The idea of a training centre for workers engaged in the production of cinnamon, was created in 2010 when the French investor Patrick Barthelemy, following a trip to Indonesia, decided to invest in the sector.
“The area of Sumatra produces 85% of the cinnamon consumed in the world, but the sad side of the story is represented by the exploitation of workers who are deprived of rights, underpaid and working in centres without safety and hygiene laws” explain Tyin Tegnestue Architects “Cassia Coop centre has become the only centre with the ambition to be better than its competitors, not only from the quality point of view, but above all from an ethical viewpoint.” This complex houses several services for the workers like a health centre and a school for the local farmers.
The wooden structure is built on concrete foundations, guaranteeing a sufficient resistance to the earthquakes that frequently occur in the country.

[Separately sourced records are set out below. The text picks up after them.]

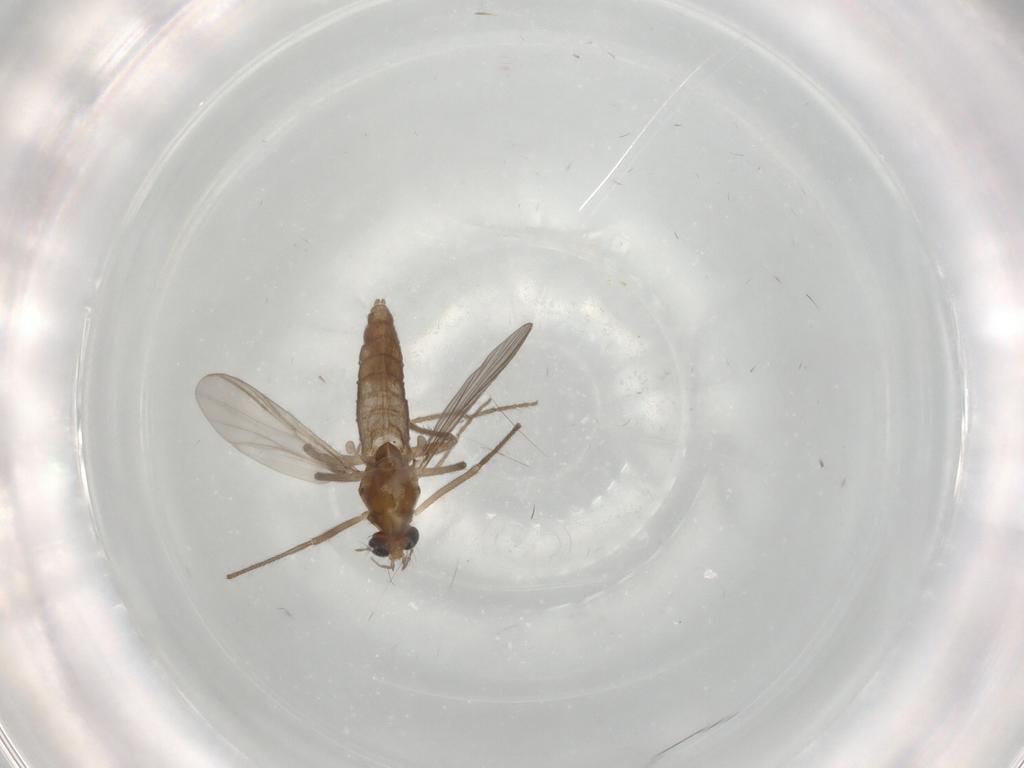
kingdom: Animalia
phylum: Arthropoda
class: Insecta
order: Diptera
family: Chironomidae
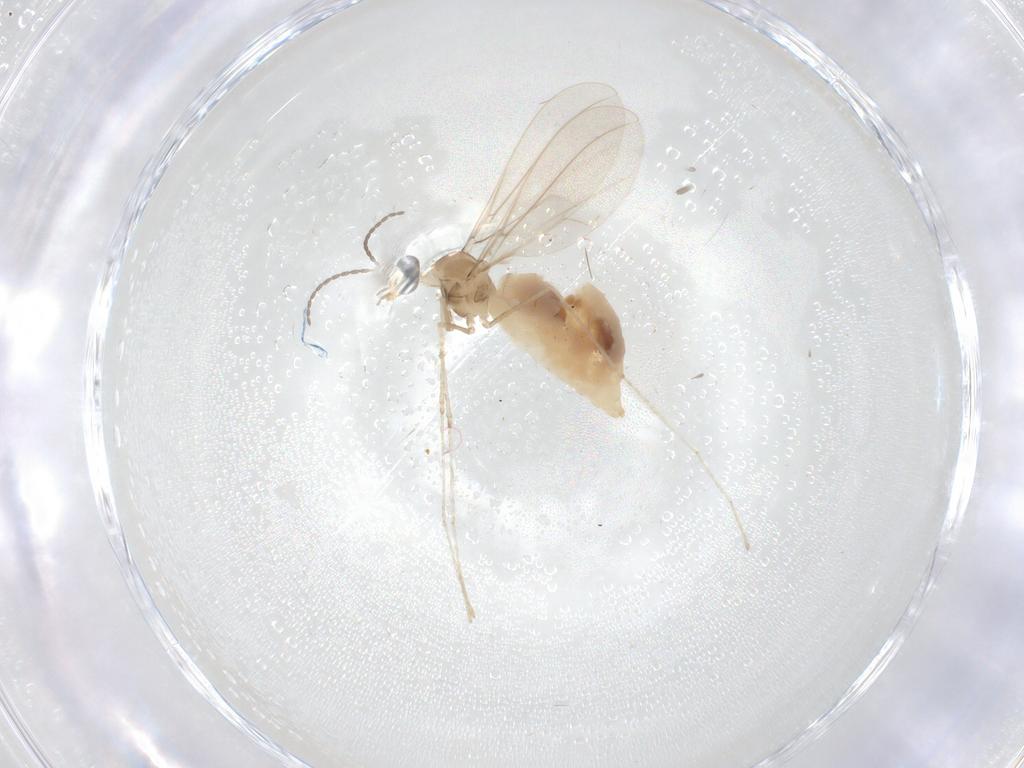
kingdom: Animalia
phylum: Arthropoda
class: Insecta
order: Diptera
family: Cecidomyiidae
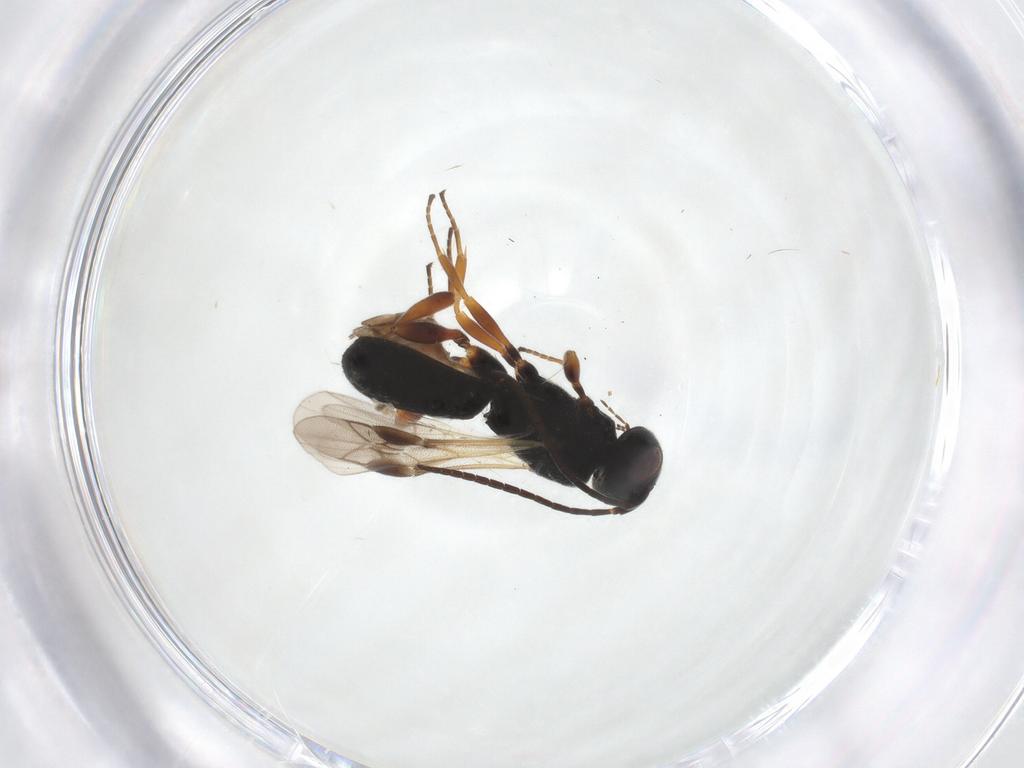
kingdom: Animalia
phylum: Arthropoda
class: Insecta
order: Hymenoptera
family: Braconidae
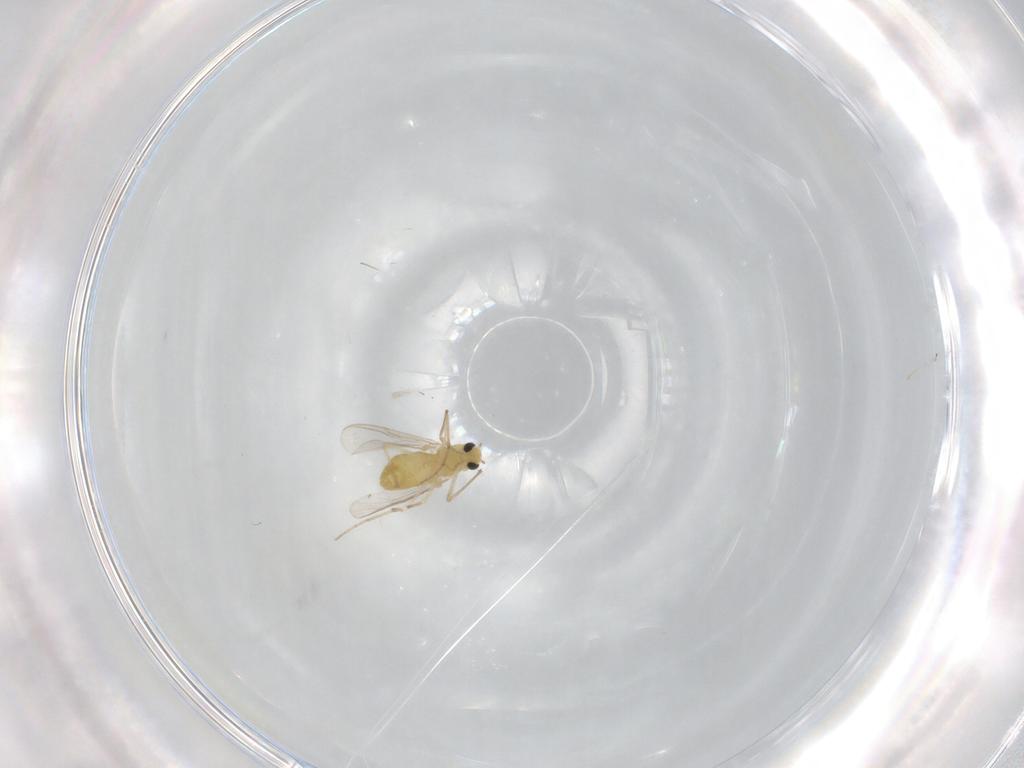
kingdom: Animalia
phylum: Arthropoda
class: Insecta
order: Diptera
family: Chironomidae
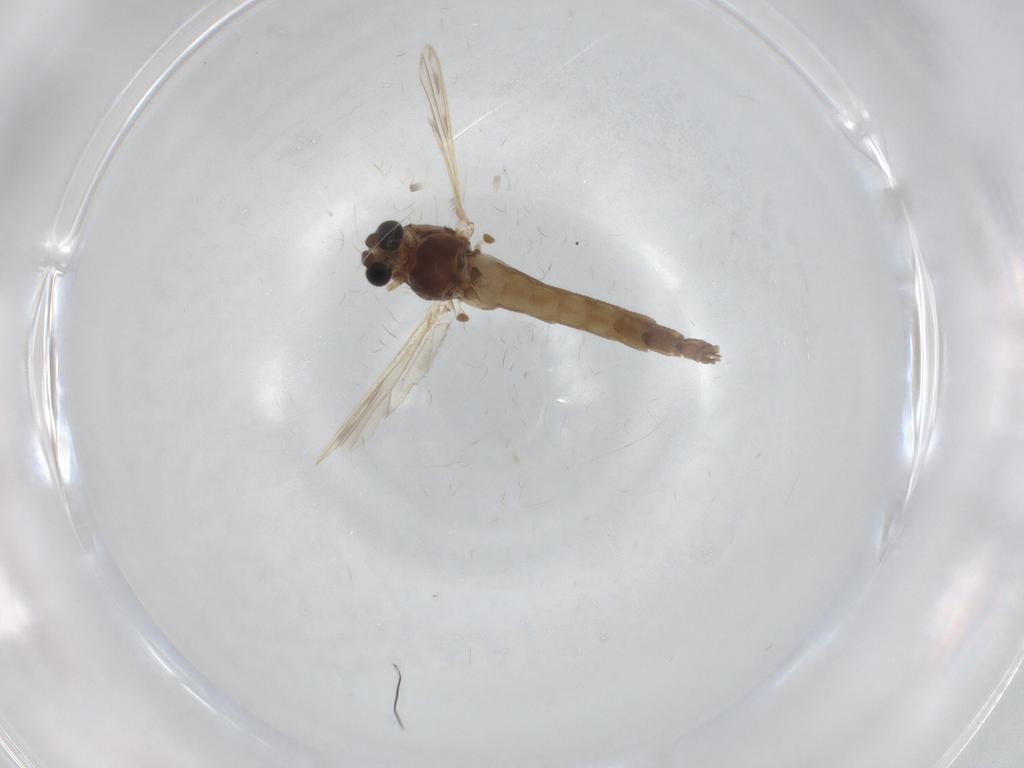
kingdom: Animalia
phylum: Arthropoda
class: Insecta
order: Diptera
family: Chironomidae
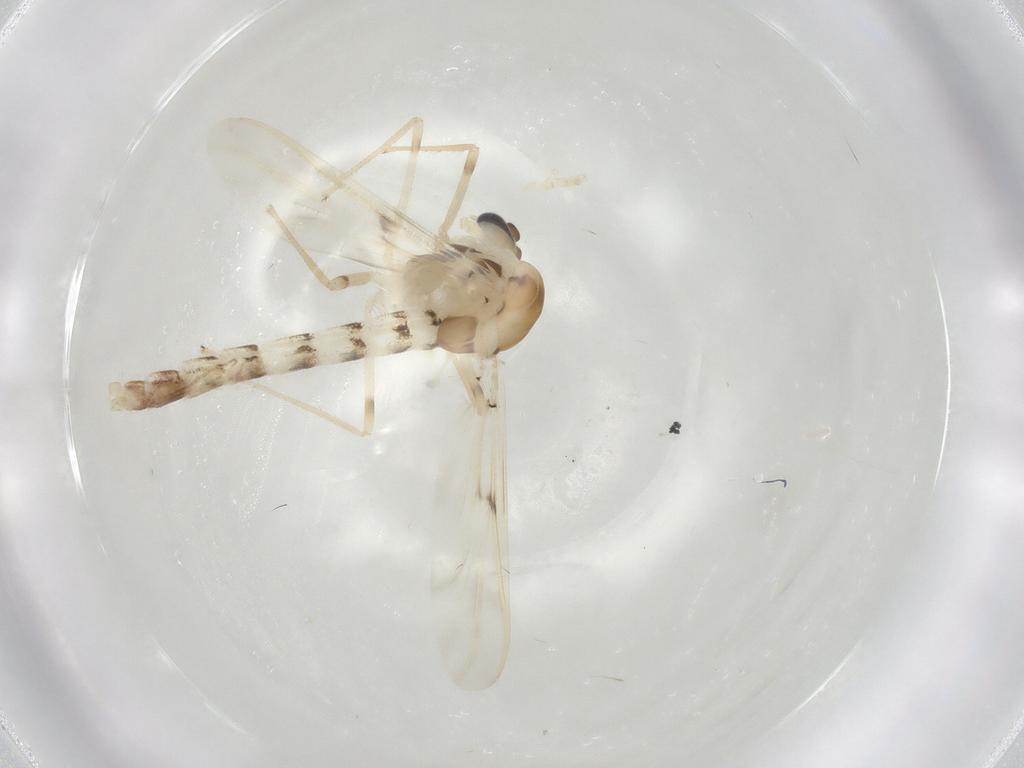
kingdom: Animalia
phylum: Arthropoda
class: Insecta
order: Diptera
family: Chironomidae
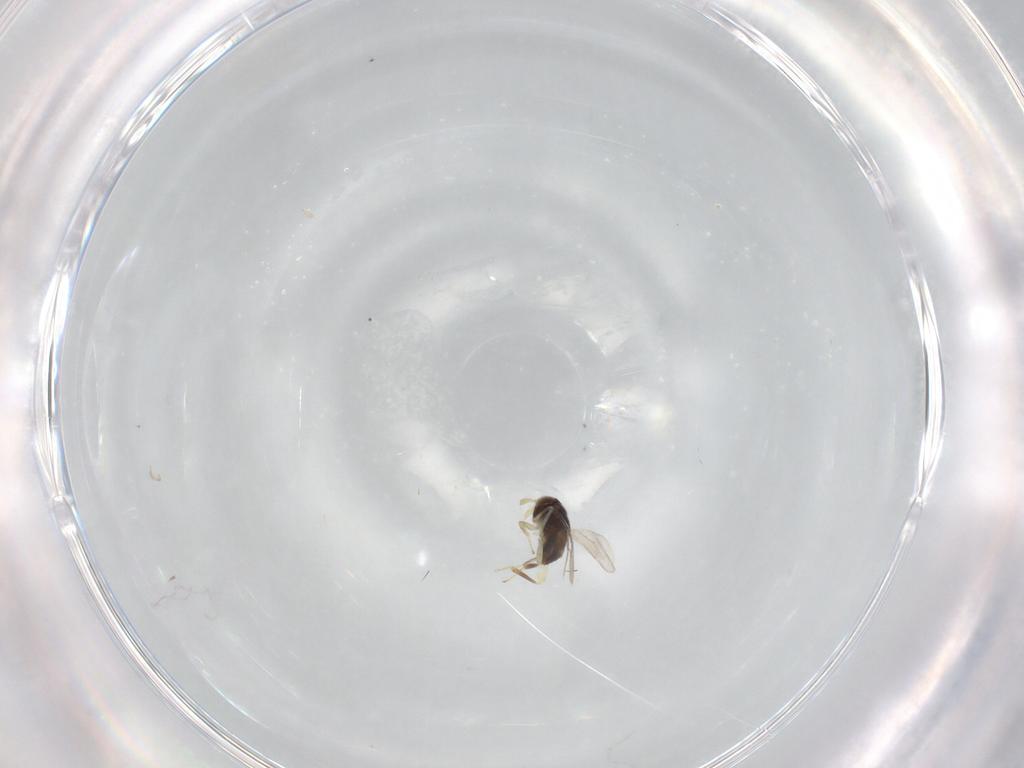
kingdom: Animalia
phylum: Arthropoda
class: Insecta
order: Hymenoptera
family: Aphelinidae
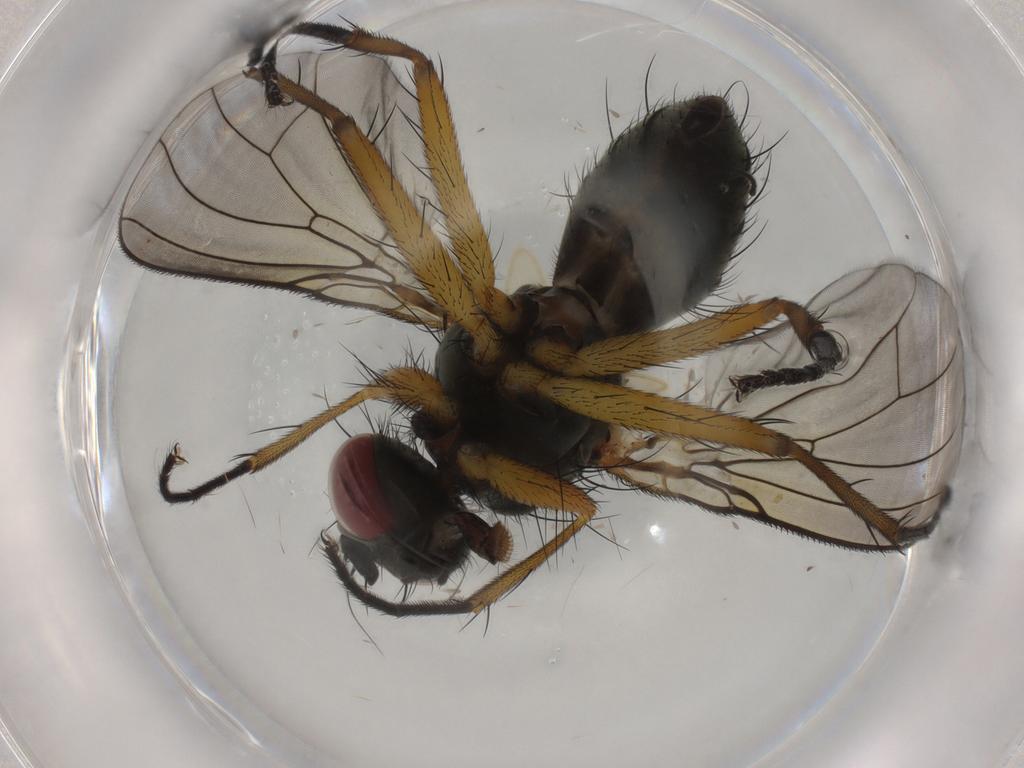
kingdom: Animalia
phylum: Arthropoda
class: Insecta
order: Diptera
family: Muscidae
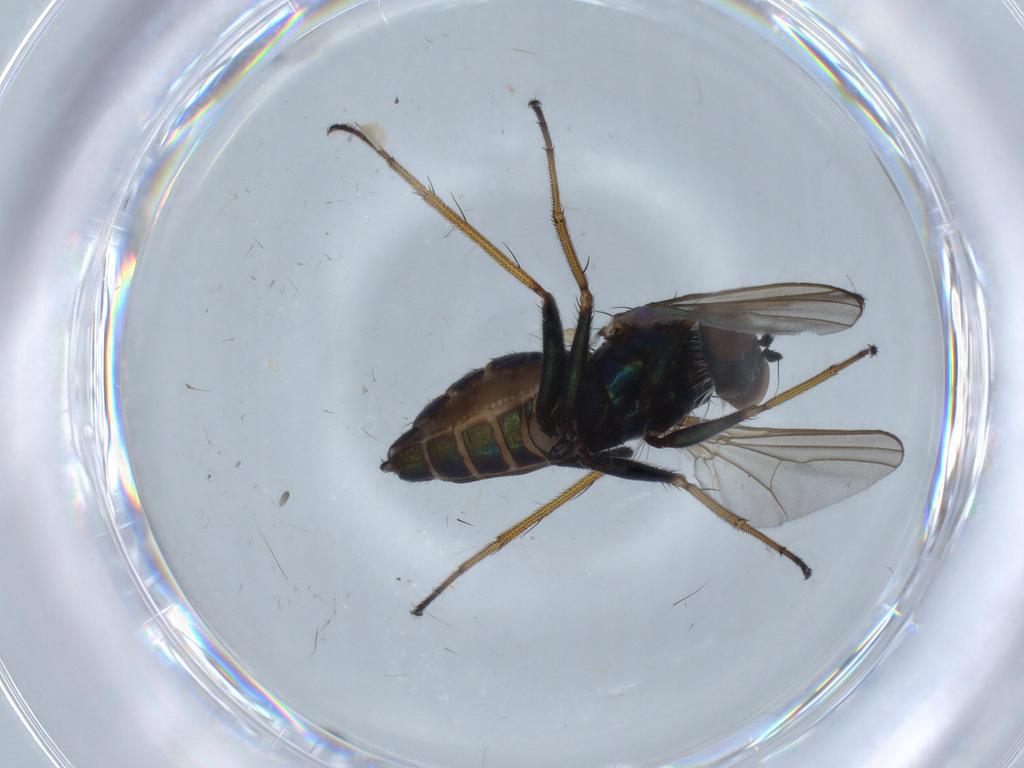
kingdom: Animalia
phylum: Arthropoda
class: Insecta
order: Diptera
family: Dolichopodidae
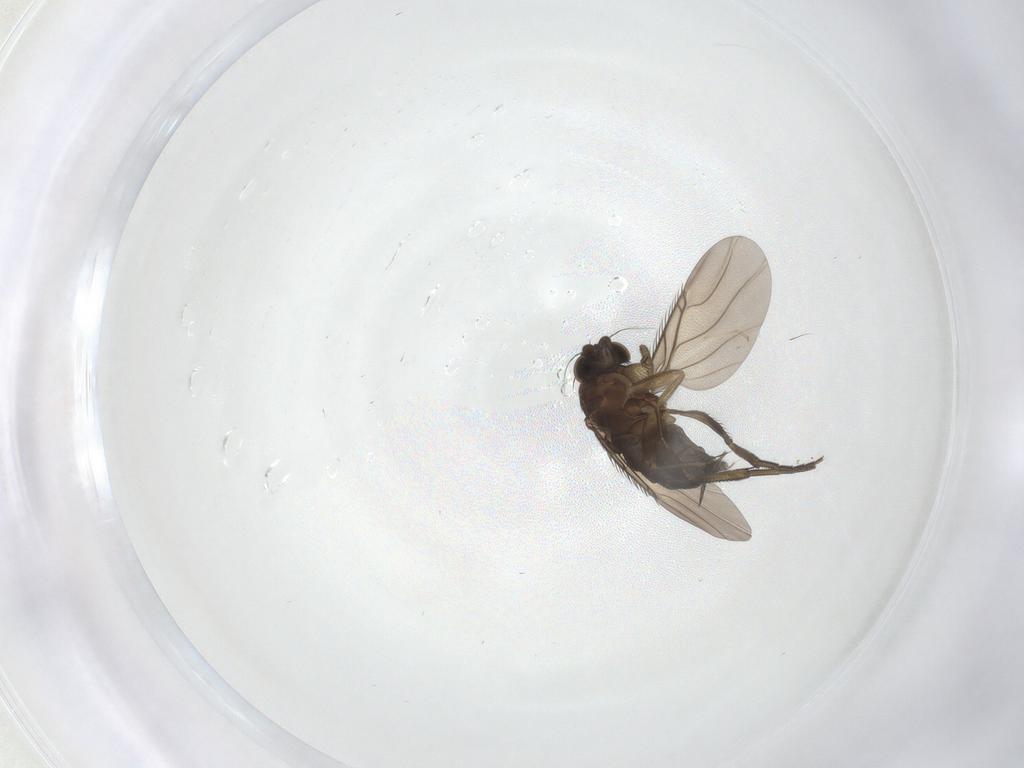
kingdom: Animalia
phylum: Arthropoda
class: Insecta
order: Diptera
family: Phoridae
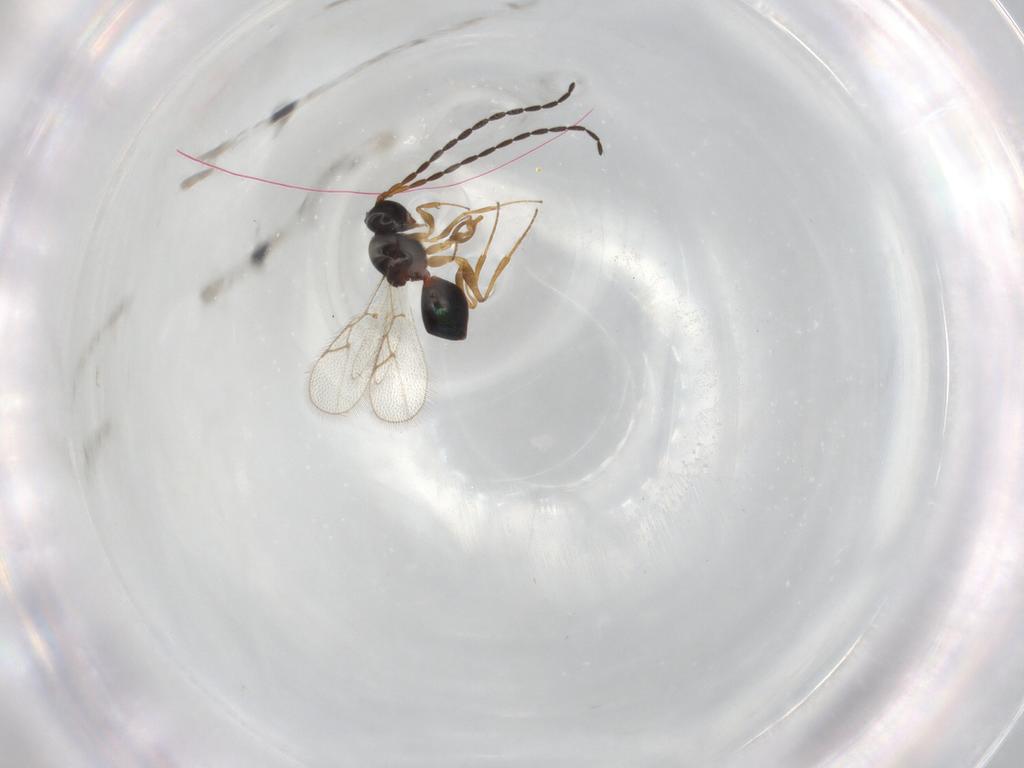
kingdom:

The walls are made of bricks produced by local artisans and window frames made of wood coming from the by-product of cinnamon trunks.
To meet anti seismic requirements, the functions have been divided into separate blocks, grouped around a central courtyard and linked by a continuous roof, covered with sheet metal and bamboo mats.
The composition of the façades, vindicates the formal value of the intervention through the seemingly random design of different-sized openings, made of lattices of cinnamon sticks.
The complex was built in only three months using local labour, which meant that the community could be made aware of the importance of the initiative, stressing even more the social sustainability of the project.
The architectural office created by the Norwegian duo, Yashar Hanstad and Andreas G. Gjertsen, won an award at the 2012 European Prize for Architecture.